The third factor at play is the Indian consumer. India is a whisky and beer drinking country. That hasn’t changed and won’t for a very long time if ever at all. (Very different to the USA where wine sales now exceed those of other alcoholic beverages). Wine sales in India are barely a fraction of the whisky and beer sales. Indians are taking to wine but not in huge numbers. It isn’t happening in the millions. The market remains small but it is growing steadily.
And what’s more, most Indians don’t know too much about wine. We’re still young to the world of wine and many of us prefer to think in terms of wine regions, grapes and prices rather than individual labels. Which means that when we look at wine lists, we’re choosing wines based on those factors and less so based on the individual labels. What does this mean? As long as a restaurant has representative wines from all the regions and covering all the varietals most of us are perfectly happy. In such an environment, hotels and restaurants feel less of a need to change their lists frequently.
A fourth factor to consider is that life is easier for wine importers, hotels and restaurants when the volume on their existing labels go up versus volume being spread out more thinly among many international labels. They’d rather do more business with a fewer labels than have to introduce more and more labels into their portfolio. The hotels and restaurants have a practical issue of having to train their staff each time a new label is added to the list too.
Does this spell doom for the international labels? The other side of the coin.
Not necessarily, there are some key opportunities too.
Firstly, there’s the Sommelier India Wine Competition (SIWC). Winning in the SIWC is an Indian stamp of approval for the wine. With Indian importers, hoteliers, wine consultants and sommeliers judging and participating, there’s hardly a better way for a label to get privileged visibility and create demand within the Indian wine industry. What’s more with the media coverage accompanying the SIWC, the label is sure to get significant attention among Indian wine consumers as well. Everyone will know the winners and remember them. The SIWC provides an incredible platform as a result.
The second the economic slump is not going to last forever. Importers tell us that sales are starting to pick up once again as tourists have started flowing back into the country and with Indians travelling out more again. Some would argue that if there’s ever a time to penetrate a new market it is in a downturn when every other player cuts back on promotions and advertising.
The third factor is that Indians always appreciate something new and innovative. Whether the innovations come through the price point (we’re extremely value conscious) or through a special wine by the glass program (maybe using one of those new wine dispensers coming into the country), there is room for new labels if there is something special about them or their marketing and advertising.
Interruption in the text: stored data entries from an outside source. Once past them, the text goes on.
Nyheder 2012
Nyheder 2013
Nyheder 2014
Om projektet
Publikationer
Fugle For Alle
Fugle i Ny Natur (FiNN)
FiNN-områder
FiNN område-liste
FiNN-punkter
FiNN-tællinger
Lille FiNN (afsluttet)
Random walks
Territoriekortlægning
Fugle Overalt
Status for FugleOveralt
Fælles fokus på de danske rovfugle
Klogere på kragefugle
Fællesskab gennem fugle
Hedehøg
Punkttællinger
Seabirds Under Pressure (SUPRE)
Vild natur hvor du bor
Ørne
Finally, taxes are finally starting to drop (as witnessed by what happened in Maharashtra lately) and more and more retail outlets are cropping up. In time, these are going to change the face of wine in the country and the 11 million people who drink wine today will grow quickly.
So what can we conclude?
At the end of the day, choosing whether to enter the Indian market and when to do so is always going to be a tricky decision. The market is complex but it is changing too and whether it is the SIWC or innovative advertising can make a difference. But there’s no getting away from the fact that the potential is real even though today’s economic environment is very different to what it was barely two years ago.